• _DATA SECTION_:
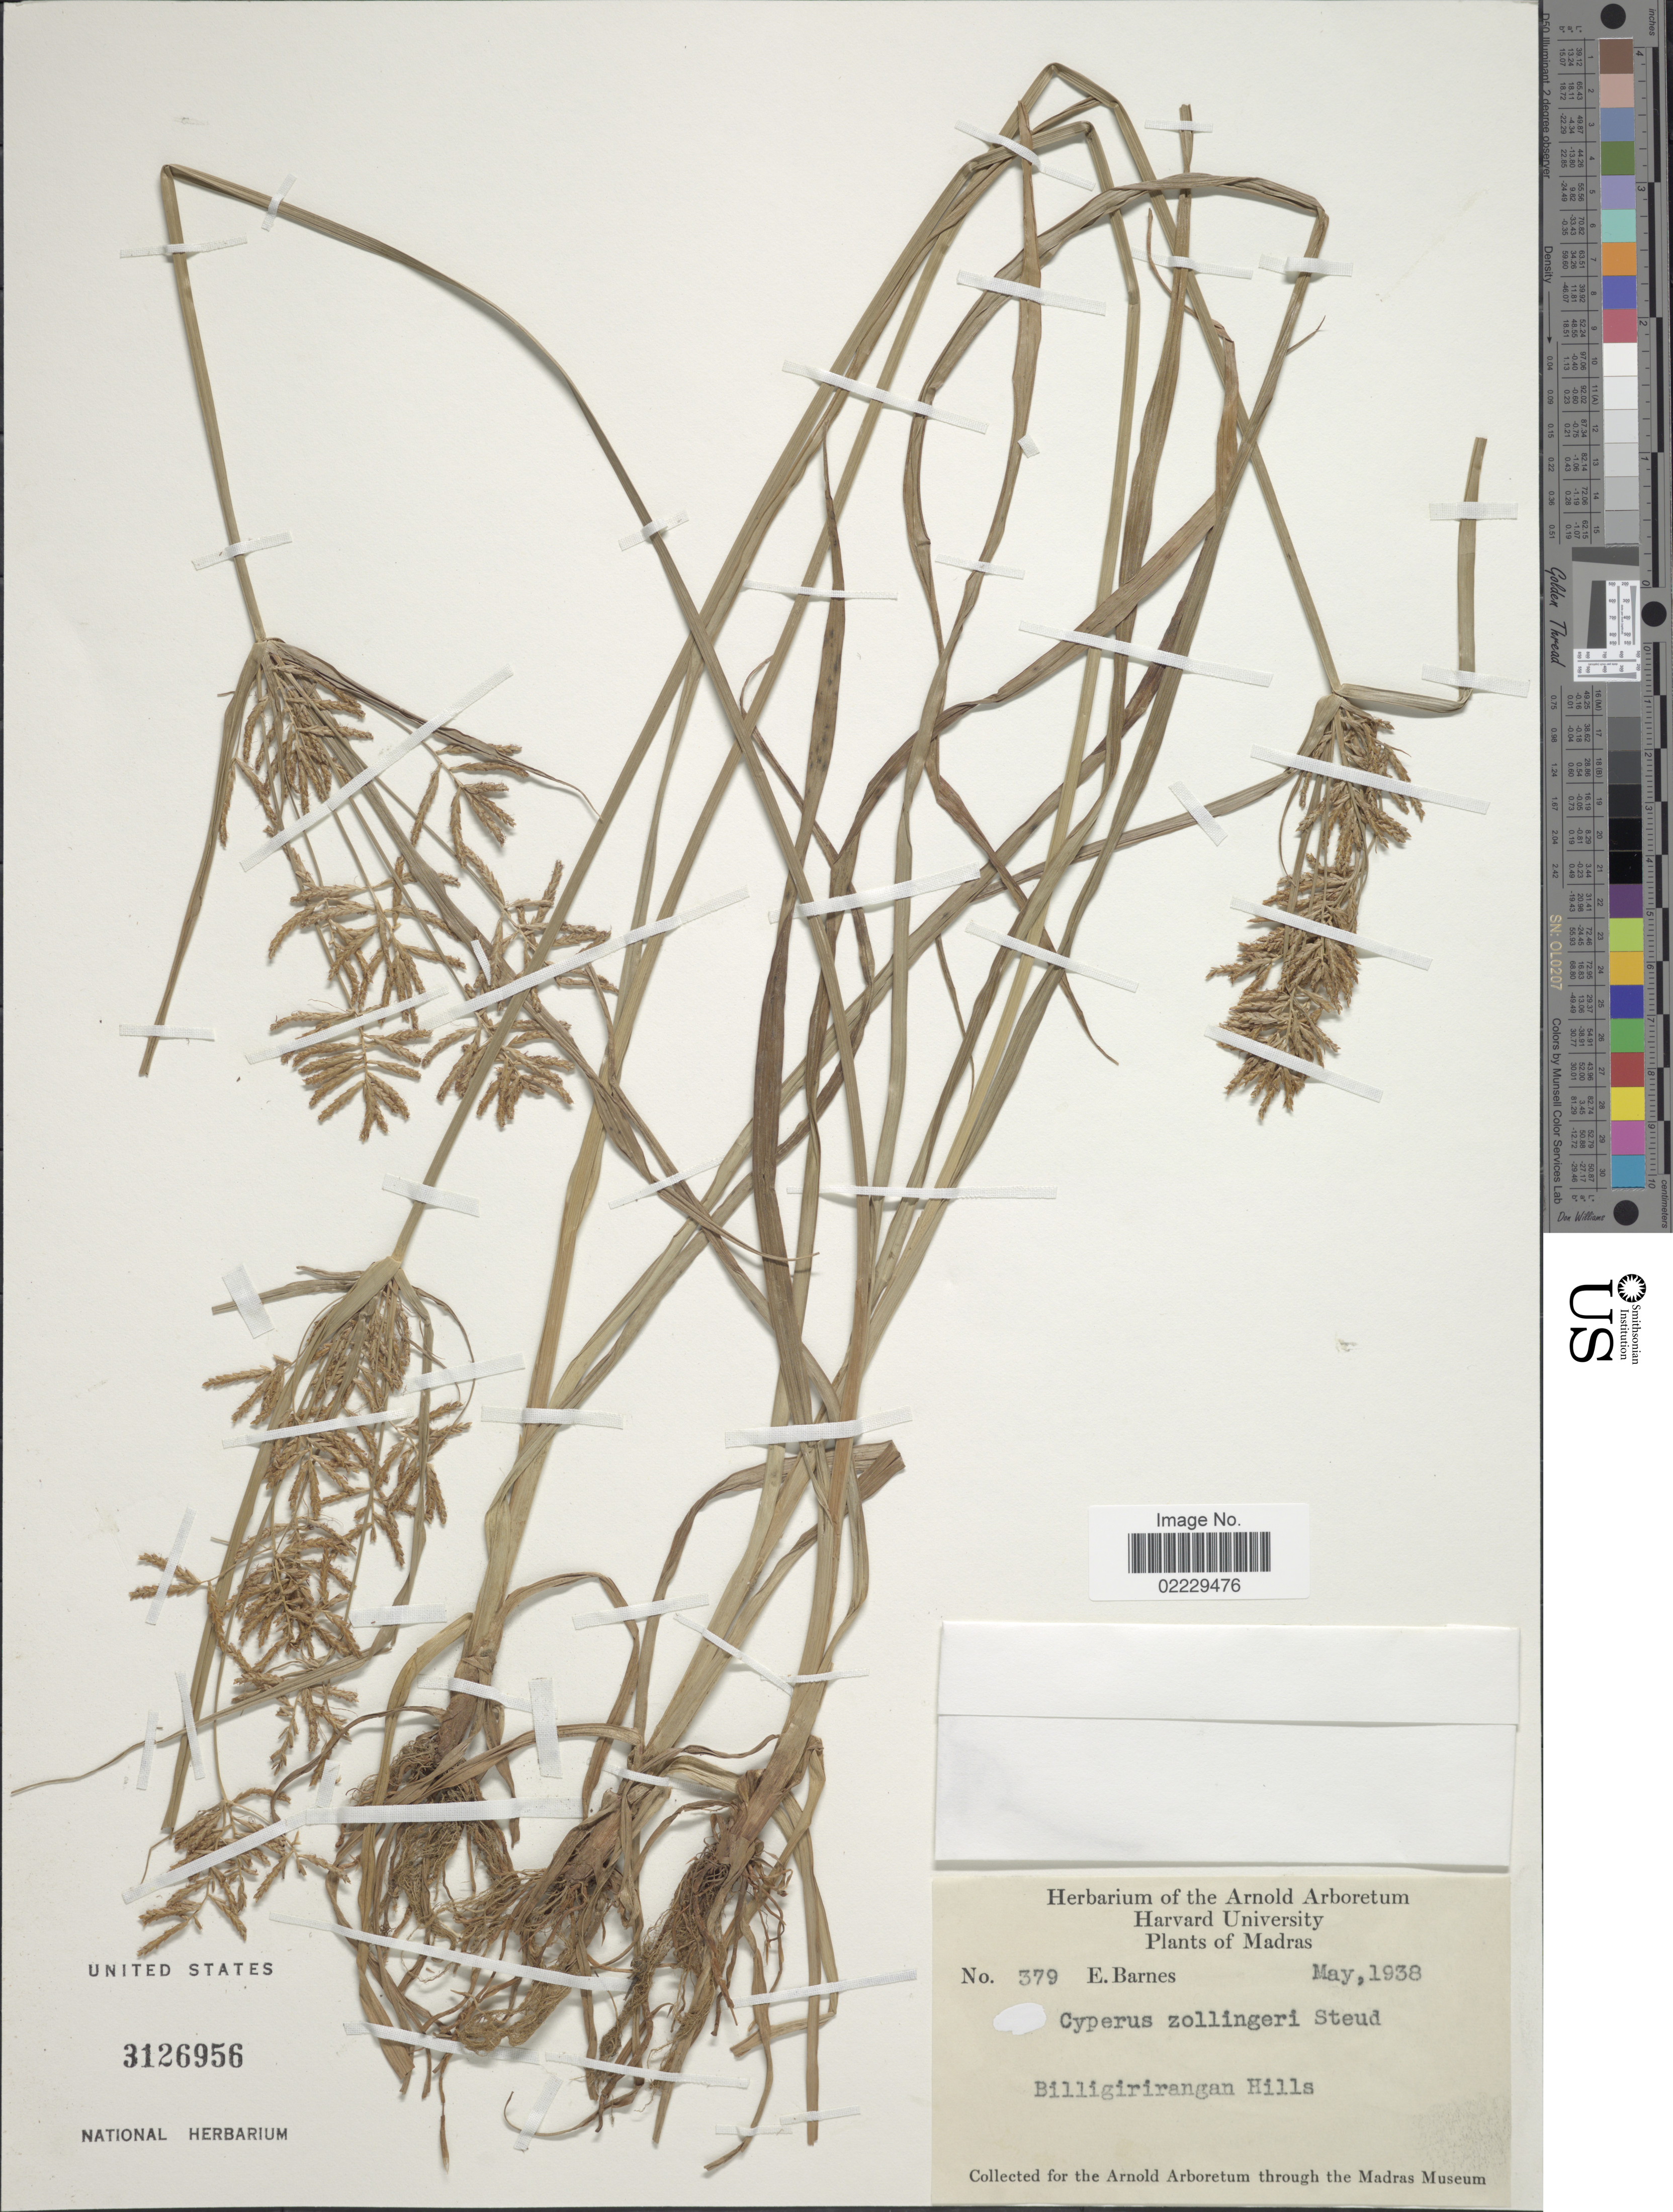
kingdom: Plantae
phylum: Tracheophyta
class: Liliopsida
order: Poales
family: Cyperaceae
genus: Cyperus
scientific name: Cyperus esculentus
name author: L.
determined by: Strong, Mark T., (BOT), Smithsonian Institution - National Museum of Natural History (UNITED STATES)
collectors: E. Barnes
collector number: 379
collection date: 1938-05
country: India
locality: Madras, Billigirirangan Hills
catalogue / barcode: US 3126956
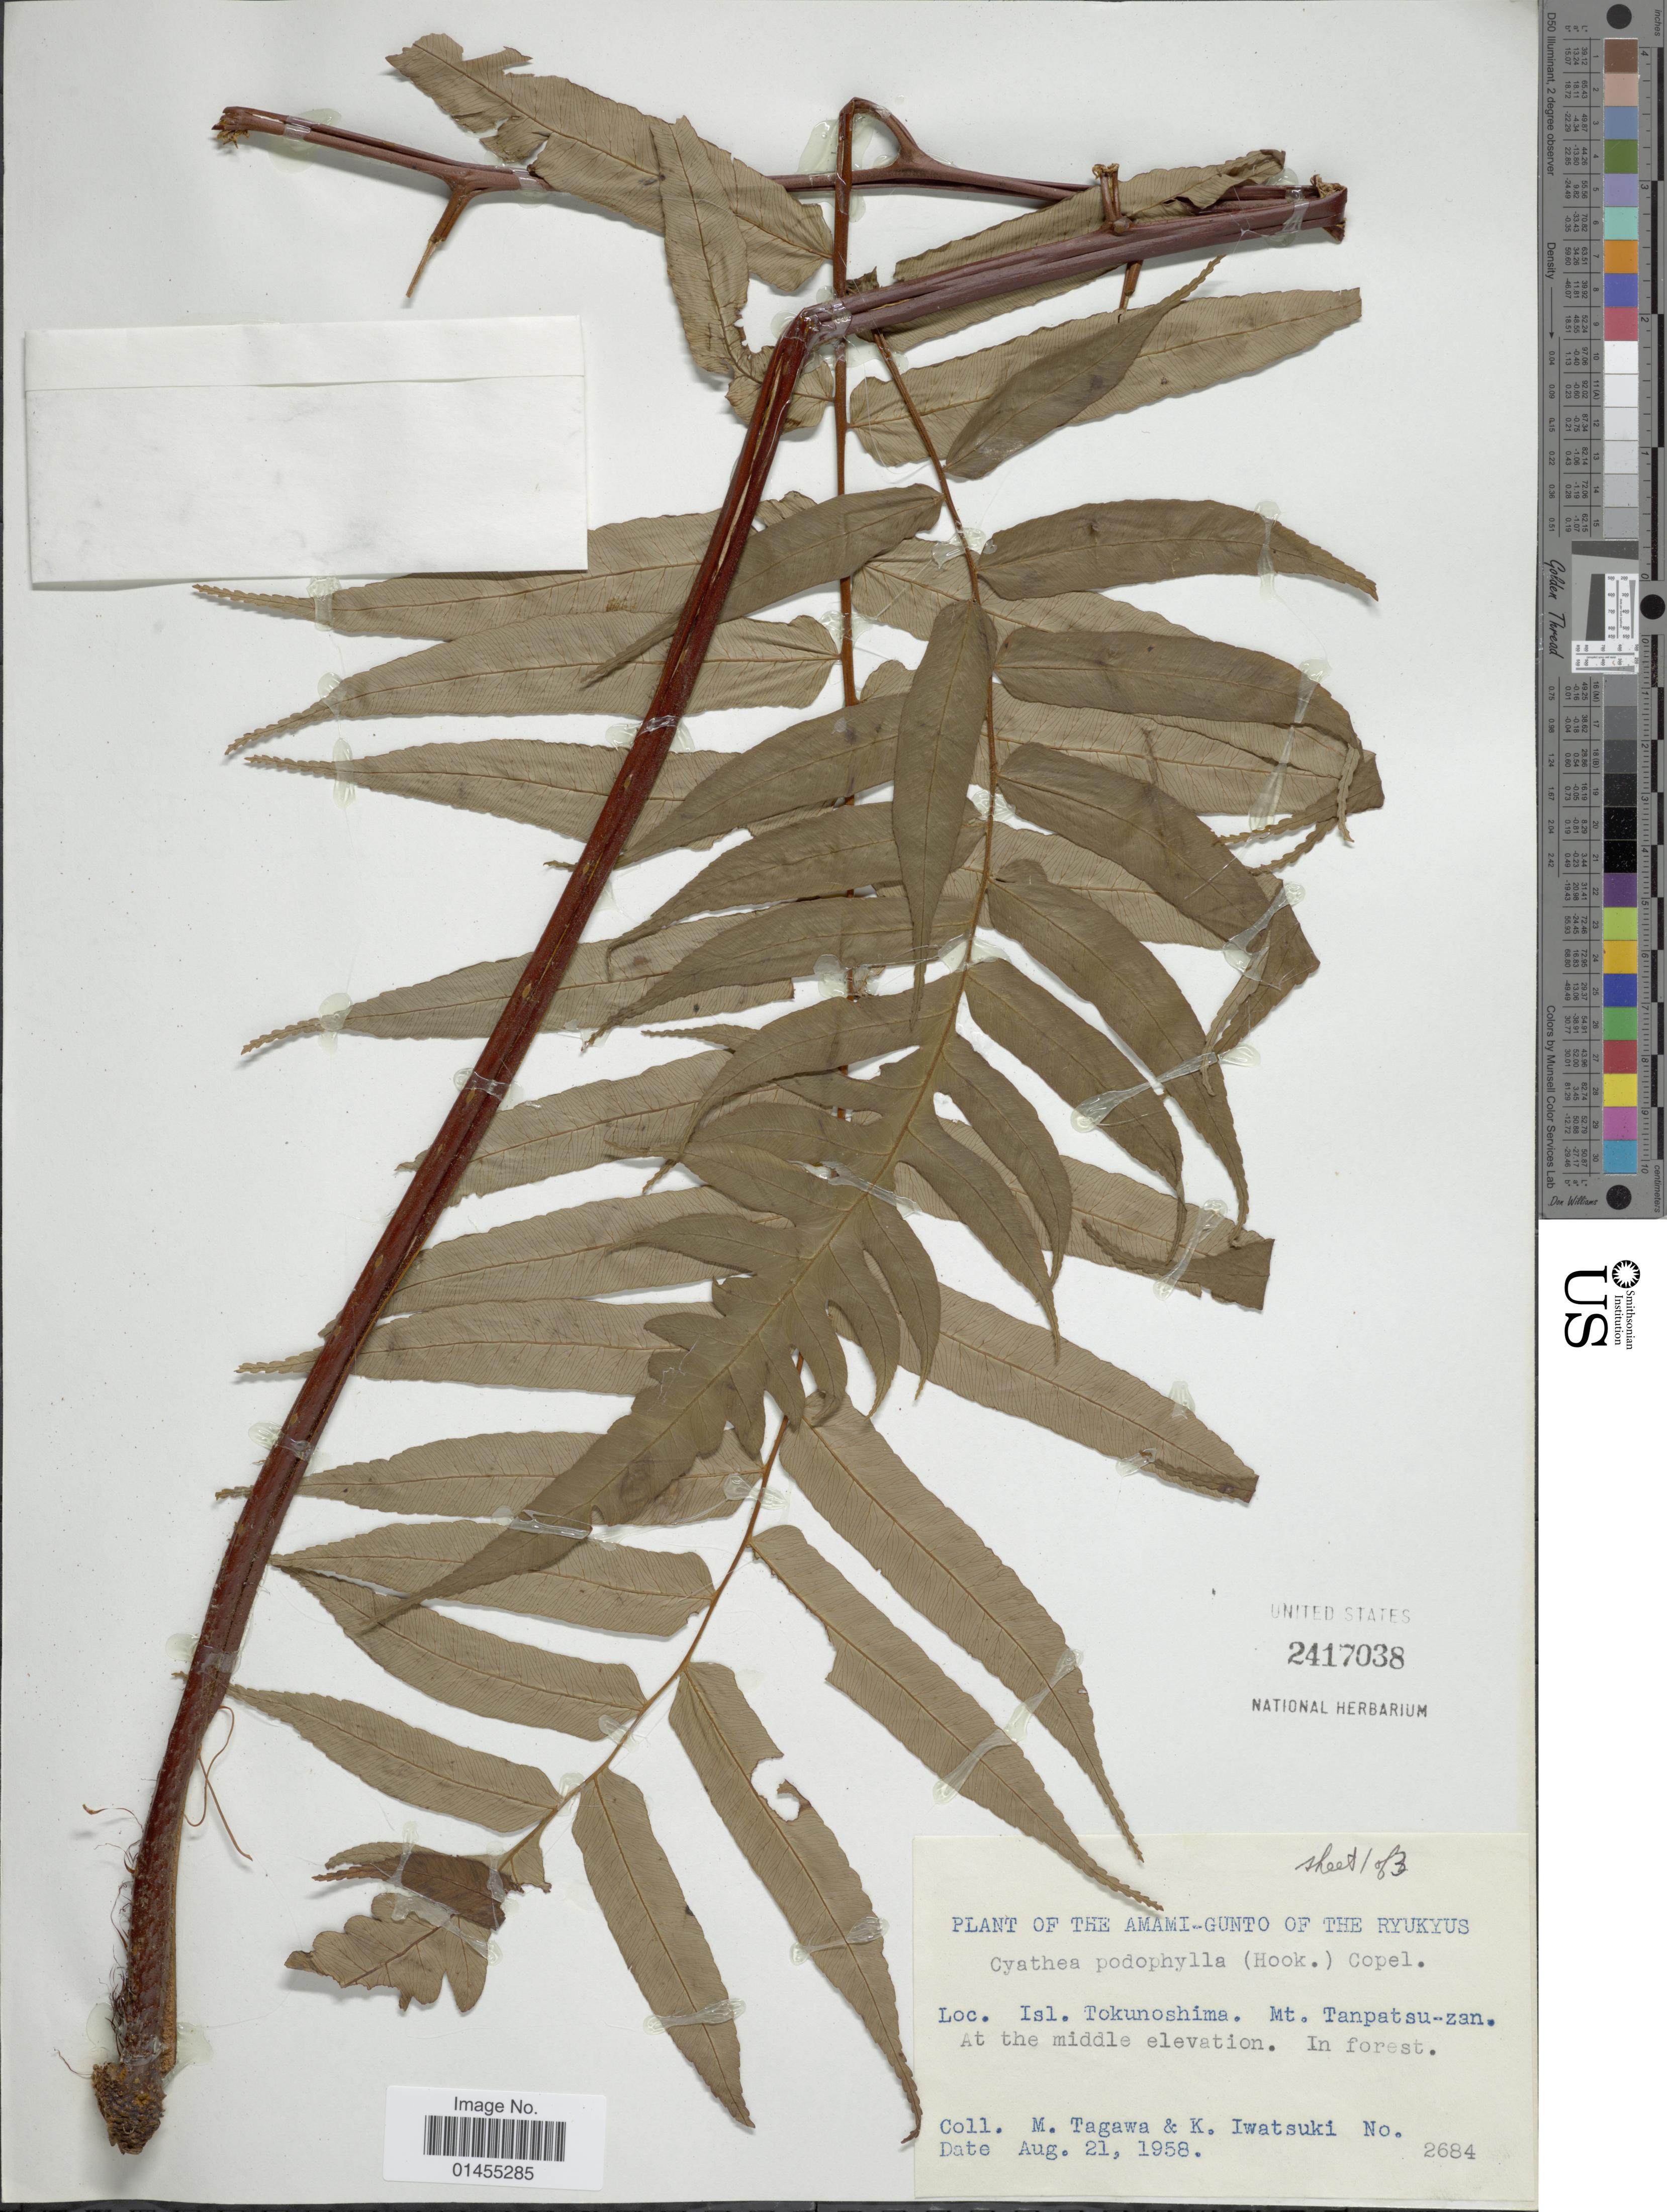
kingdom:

• _REQUIREMENTS_: Pull every line of text from the listing above, copying each one word for word and leaving out the pictures.

• _SOLUTION BELOW_:
kingdom: Plantae
phylum: Tracheophyta
class: Liliopsida
order: Poales
family: Cyperaceae
genus: Cyperus
scientific name: Cyperus esculentus
name author: L.
determined by: Strong, Mark T., (BOT), Smithsonian Institution - National Museum of Natural History (UNITED STATES)
collectors: E. Barnes
collector number: 379
collection date: 1938-05
country: India
locality: Madras, Billigirirangan Hills
catalogue / barcode: US 3126956
kingdom:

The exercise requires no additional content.